*** Opening of Source document ***

07-28-2005 12:30 PM
07-28-2005 12:39 PM
Tiwi,
From the Labwindows function panel for strcpy:
"This function copies a source string (including the terminating ASCII NUL byte) into a target string. If copying takes place between objects that overlap, the behavior is undefined."
From what this says you are exposing yourself to bugs with the code posted above.
07-28-2005 12:50 PM
07-28-2005 12:59 PM - edited 07-28-2005 12:59 PM
Tiwi,
Give the following a try:
char readBuffer[READBUFFERSIZE], my_Temp_Buffer;
if (strlen(readBuffer) >= (READBUFFERSIZE -1) )
{
for (index = 0; index < READBUFFERSIZE - 1; index ++)
{
my_Temp_Buffer = readBuffer[index +1];
readBuffer[index] = my_Temp_Buffer;
}
readBuffer[READBUFFERSIZE-1] = 0;
}
strcat(readBuffer, tempReadBuffer);
Message Edited by DaveC on 07-28-2005 01:00 PM
07-28-2005 02:09 PM
07-29-2005 03:24 AM
Alternatively you could use the CVI function CopyString(). This does allow source and target strings to overlap.
JR
08-02-2005 08:26 AM
The behaviour is not undefined, it is perfectly understandable. Copying characters backwards works OK, copying them forwards does not work OK, as you're modifying characters that have yet to be copied. Consider the following:
char Test1[30] = "Hello, World";
char Test2[30] = "Hello, World";
char Test3[30] = "Hello, World";
strcpy (Test1, &Test1[2]);
strncpy(&Test2[2], Test2, 28);
strcpy (&Test3[2], Test3);
Test1 will be "llo, World"
Test2 will be "HeHeHeHeHeHeHeHeHeHeHeHeHeHeHe"
Test3 will cause a GPF, because an endless string is copied.
The way you (the OP) considered making your code would work perfectly, since it copies the characters backwards.
You could also consider a sliding index pointer which points at the first character. Something like the following:
char readBuffer[1024] = "";
int BufPtr = 0;
void AddCharsToCircularBuf(char *Chars, int NrOfChars)
{
int i;
for (i=0; i < NrOfChars; i++) {
readBuffer[BufPtr++] = Chars[i];
if (BufPtr == 1024) BufPtr = 0;
}
// after this loop BufPtr points BEHIND the last char
// which is also the BEGINNING of the circular buffer.
}
When you use some kind of start character in the buffer, you could start reading at index BufPtr and scan the buffer for the start character, and copy all characters until BufPtr-1 in a same kind of loop (jumping back from 1023 to 0). Or, you could maintain 2 pointers, one for the starting position (which would be modified by the reading routine) and one for the ending position (modified by the writing routine).

*** Close of Source document ***
*** Opening of Extracted material ***

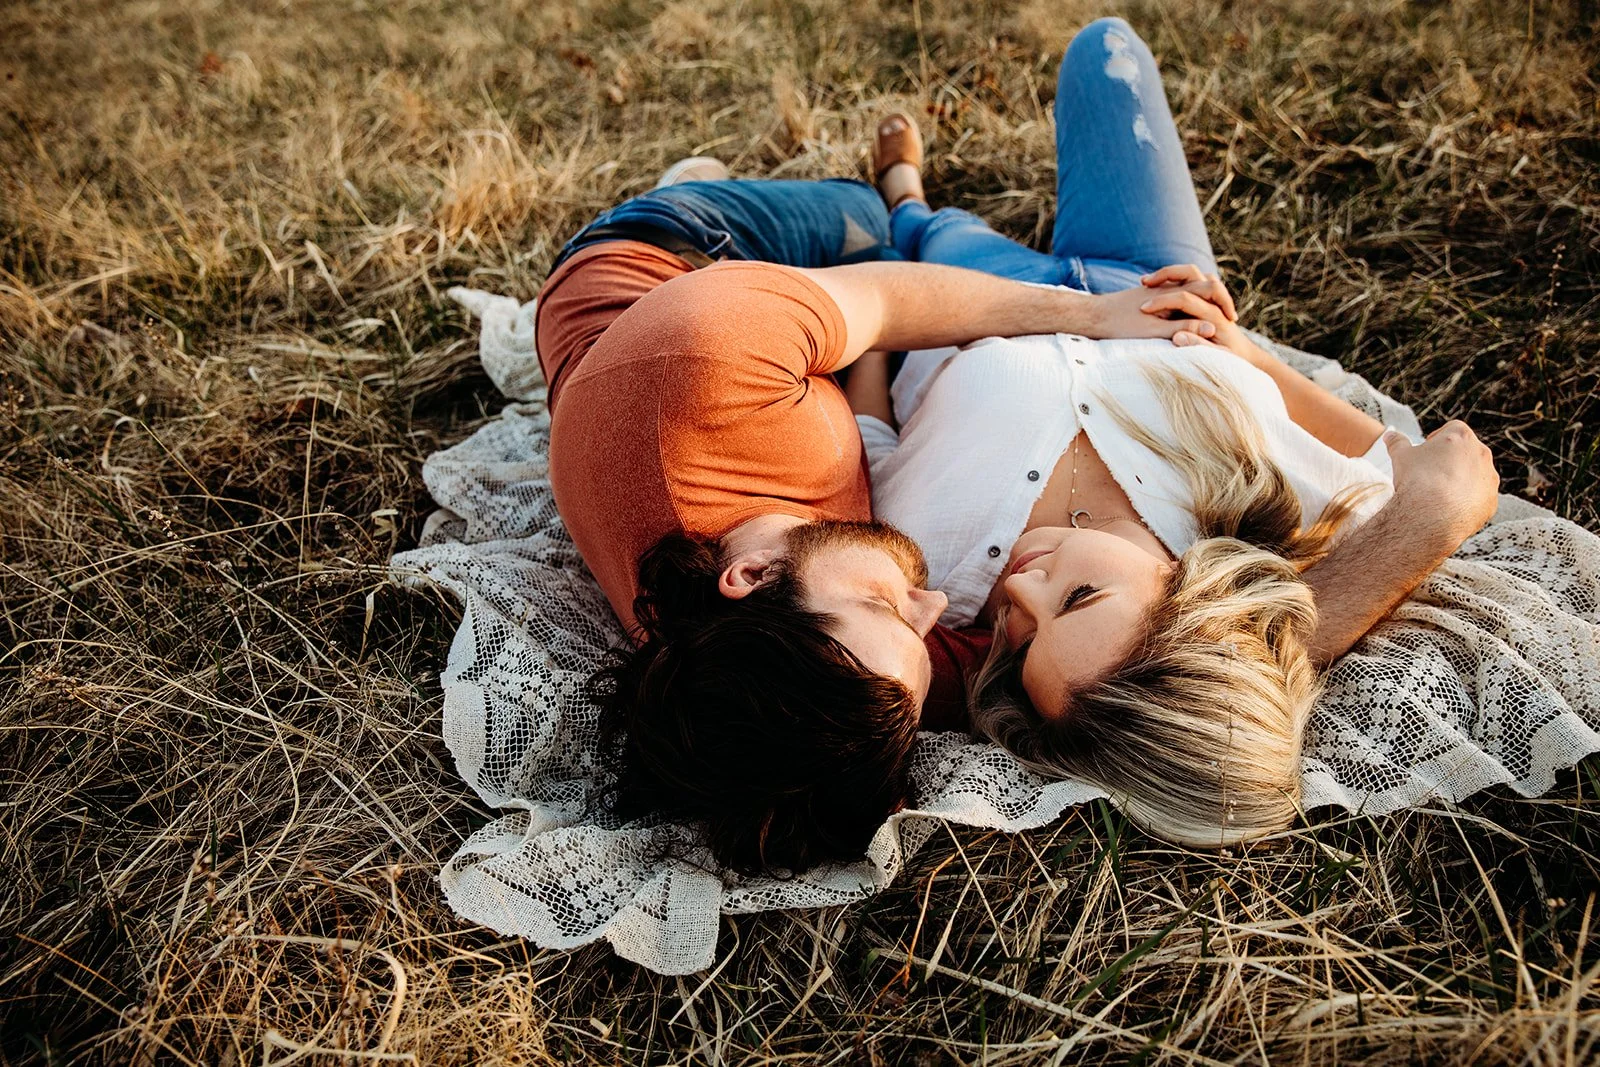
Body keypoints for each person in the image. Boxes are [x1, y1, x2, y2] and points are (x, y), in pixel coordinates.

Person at [851, 17, 1501, 846]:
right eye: (1076, 597)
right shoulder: (1279, 508)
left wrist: (880, 326)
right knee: (1105, 48)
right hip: (1150, 275)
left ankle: (902, 191)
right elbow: (1424, 462)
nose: (1019, 592)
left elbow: (871, 432)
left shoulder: (928, 572)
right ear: (1189, 592)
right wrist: (1248, 353)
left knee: (923, 228)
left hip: (973, 295)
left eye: (1021, 643)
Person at [532, 156, 1240, 872]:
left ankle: (691, 179)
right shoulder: (814, 668)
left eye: (887, 604)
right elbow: (1126, 666)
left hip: (669, 255)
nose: (933, 602)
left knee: (868, 225)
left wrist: (1095, 314)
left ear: (751, 573)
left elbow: (891, 305)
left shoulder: (709, 359)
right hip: (720, 364)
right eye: (917, 624)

*** Close of Extracted material ***

### Required tasks
**a.** In the forum thread, why does copying characters forwards between overlapping strings not work? Answer in one to three sentences.
**b.** Retype the passage from the forum thread verbatim, beginning at the words "The way you" and stopping after the words "the circular buffer.".
The rows have no connection to the forum thread.

### Responses
**a.** Copying forwards modifies characters that have not been copied yet. Copying backwards does not have this problem, so it works.

**b.**
The way you (the OP) considered making your code would work perfectly, since it copies the characters backwards.
You could also consider a sliding index pointer which points at the first character. Something like the following:
char readBuffer[1024] = "";
int BufPtr = 0;
void AddCharsToCircularBuf(char *Chars, int NrOfChars)
{
int i;
for (i=0; i < NrOfChars; i++) {
readBuffer[BufPtr++] = Chars[i];
if (BufPtr == 1024) BufPtr = 0;
}
// after this loop BufPtr points BEHIND the last char
// which is also the BEGINNING of the circular buffer.